GINOCCHIO Purtroppo Ronaldo rientra dal Mondiale francese con una tendinopatia rotulea che lo porterà, in seguito, in sala operatoria. Ne viene fuori una stagione travagliata con Simoni traumaticamente esonerato a fine novembre. Moratti vuole un maestro di calcio, il romeno Lucescu, però la squadra lo respinge. Moratti gira pagina e si mette nelle mani di… uno juventino: Marcello Lippi. Altro mercato ingente, ma non funziona nemmeno questa Inter. È Roberto Baggio, nello spareggio con il Parma, a consegnare la chance Champions. Il regalo d’addio di Robi. Lippi all’alba della nuova stagione incassa tre sconfitte e si mette nelle condizioni di farsi esonerare. Il presidente prende Tardelli e riparte come una famosa pubblicità del Carosello televisivo: più lo mandi giù, più si tira su. Va male pure Tardelli, arriva Hector Cuper, l’hombre vertical. Sembra il tecnico giusto invece alla gestione Cuper è legata la più grande delusione patita da Moratti in questa sua lunga avventura, lo scudetto perso all’Olimpico contro la Lazio all’ultima giornata in quel disgraziato pomeriggio del 5 maggio 2002. Un epilogo allucinante di un torneo condotto al comando. A fine estate, una nuova delusione: Ronaldo, trattato come un figlio, seguito con affetto lungo il suo calvario, sceglie il Real Madrid. Il presidente punta tutto su Bobo Vieri (che aveva pagato 90 miliardi).
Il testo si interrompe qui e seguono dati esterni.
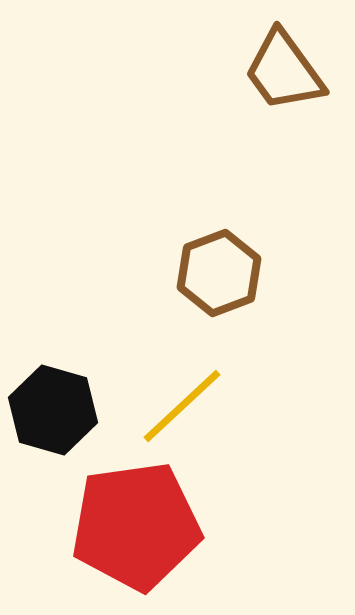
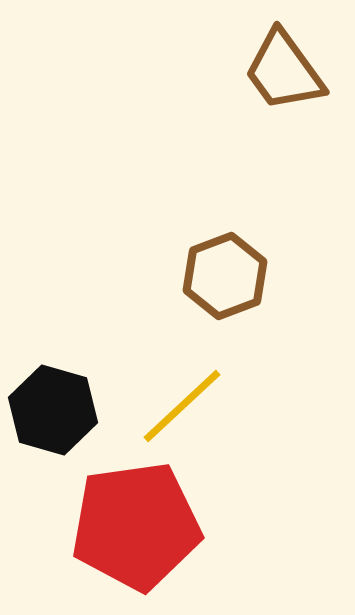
brown hexagon: moved 6 px right, 3 px down
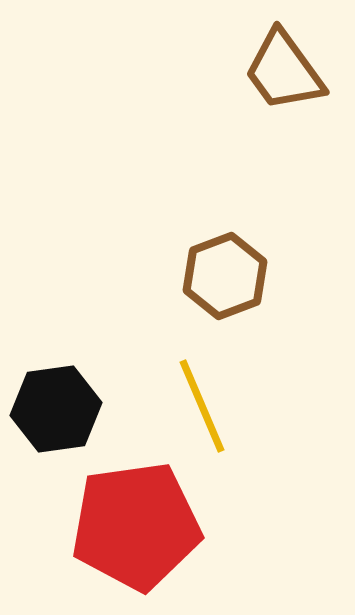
yellow line: moved 20 px right; rotated 70 degrees counterclockwise
black hexagon: moved 3 px right, 1 px up; rotated 24 degrees counterclockwise
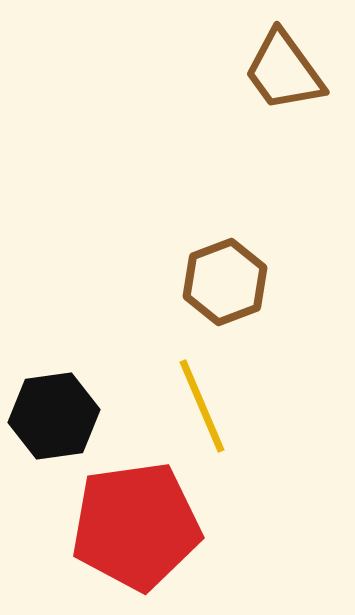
brown hexagon: moved 6 px down
black hexagon: moved 2 px left, 7 px down
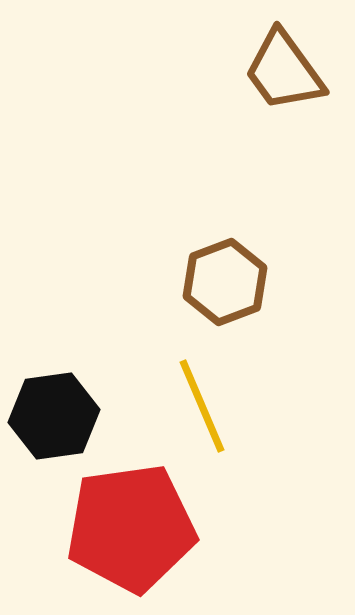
red pentagon: moved 5 px left, 2 px down
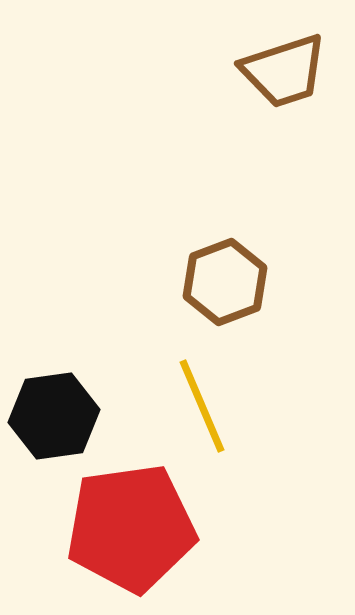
brown trapezoid: rotated 72 degrees counterclockwise
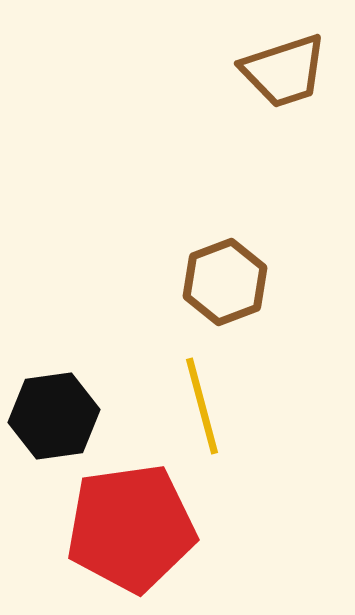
yellow line: rotated 8 degrees clockwise
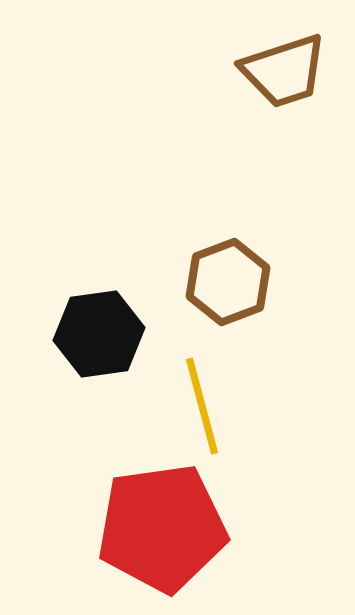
brown hexagon: moved 3 px right
black hexagon: moved 45 px right, 82 px up
red pentagon: moved 31 px right
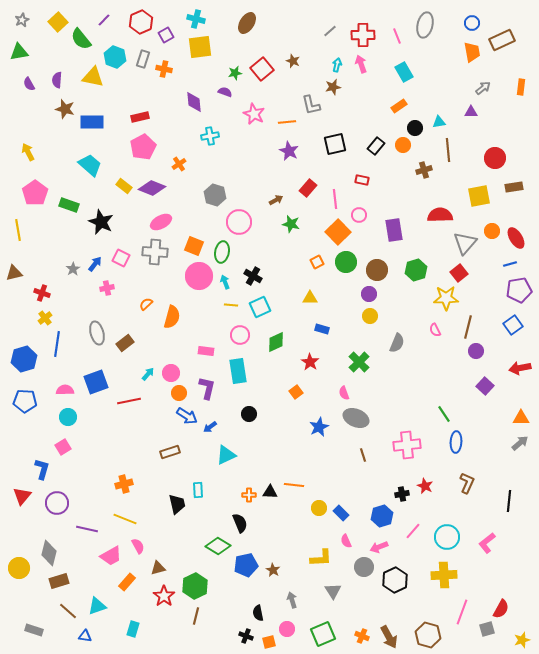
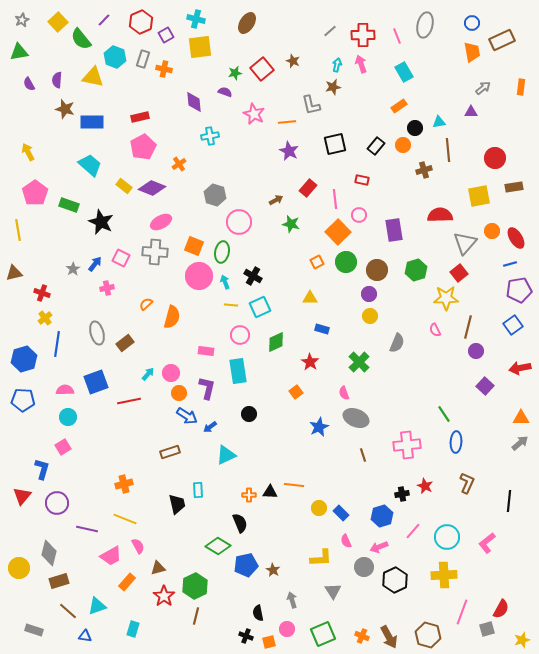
blue pentagon at (25, 401): moved 2 px left, 1 px up
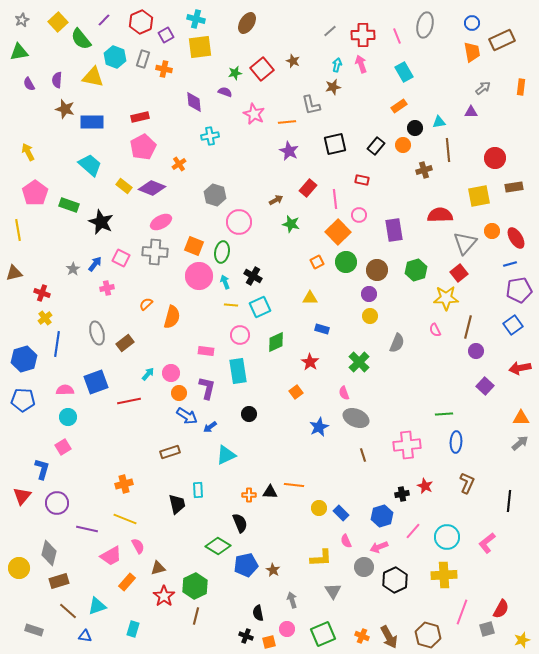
green line at (444, 414): rotated 60 degrees counterclockwise
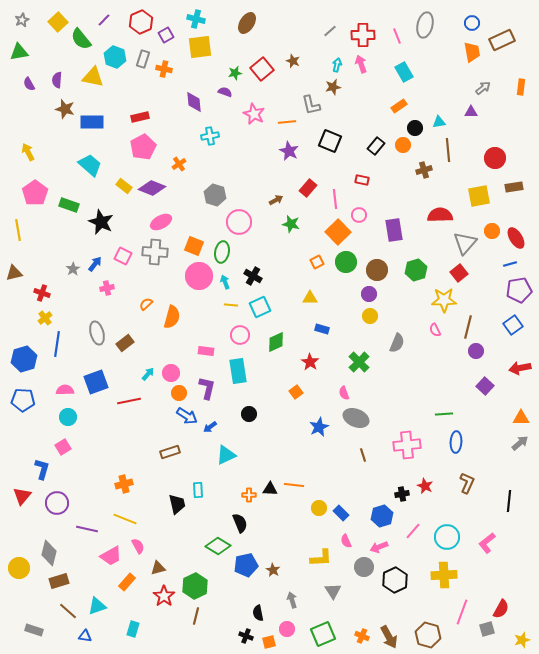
black square at (335, 144): moved 5 px left, 3 px up; rotated 35 degrees clockwise
pink square at (121, 258): moved 2 px right, 2 px up
yellow star at (446, 298): moved 2 px left, 2 px down
black triangle at (270, 492): moved 3 px up
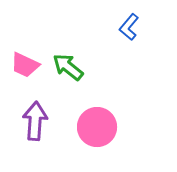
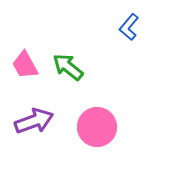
pink trapezoid: rotated 36 degrees clockwise
purple arrow: moved 1 px left; rotated 66 degrees clockwise
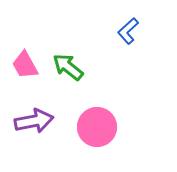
blue L-shape: moved 1 px left, 4 px down; rotated 8 degrees clockwise
purple arrow: rotated 9 degrees clockwise
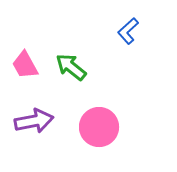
green arrow: moved 3 px right
pink circle: moved 2 px right
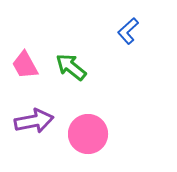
pink circle: moved 11 px left, 7 px down
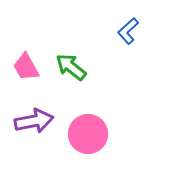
pink trapezoid: moved 1 px right, 2 px down
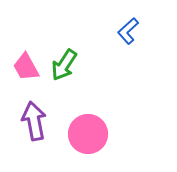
green arrow: moved 7 px left, 2 px up; rotated 96 degrees counterclockwise
purple arrow: rotated 90 degrees counterclockwise
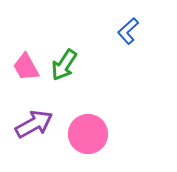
purple arrow: moved 3 px down; rotated 72 degrees clockwise
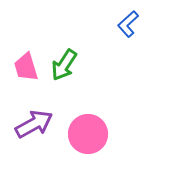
blue L-shape: moved 7 px up
pink trapezoid: rotated 12 degrees clockwise
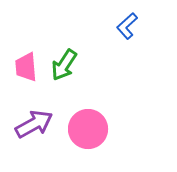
blue L-shape: moved 1 px left, 2 px down
pink trapezoid: rotated 12 degrees clockwise
pink circle: moved 5 px up
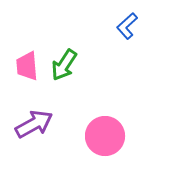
pink trapezoid: moved 1 px right, 1 px up
pink circle: moved 17 px right, 7 px down
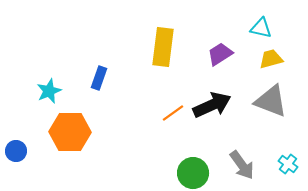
SVOLTA MOU Zaccheroni, qualificatosi in extremis per la Champions, viene congedato tra imbarazzi diffusi e una lauta liquidazione. E così Roberto Mancini comincia il suo lavoro e centra subito la coppa Italia. Nella seconda stagione c’è il successo in Supercoppa e arriva un’altra coppa Italia. Il campionato si chiude con il terzo posto però in estate la giustizia sportiva assegna a Moratti lo scudetto tolto alla Juve: il presidente lo considererà il più significativo della sua collezione, per lui è un indennizzo di inestimabile valore morale. La Juve retrocessa in B cede per 22 milioni il suo asso Ibrahimovic proprio ai rivali milanesi. Arrivano due scudetti sul campo e arriva pure… José Mourinho, l’uomo del destino Champions. Con Mourinho e la cessione di Ibra al Barcellona in cambio di 50 milioni e il duttile Eto’o, l’Inter compie l’impresa nel modo più esaltante. Eliminando cioè proprio il Barcellona al Camp Nou e poi dominando il Bayern Monaco nella finale di Madrid. In quel giro trionfale al Bernabeu con la coppa fra le mani e l’abbraccio commosso di Mou, Moratti avrà pensato di aver concluso la sua missione: primo in Italia, Europa, mondo (portatogli in dote da Rafa Benitez). Mentalmente ha staccato lì. Mazzarri, Thohir le tappe di avvicinamento al congedo. Ora che il club è in mano a un magnate in grado di rilanciarlo ai più alti livelli, il petroliere può godersi i figli e portare a spasso i nipotini. Magari a San Siro: da tifosi non ci si dimette mai.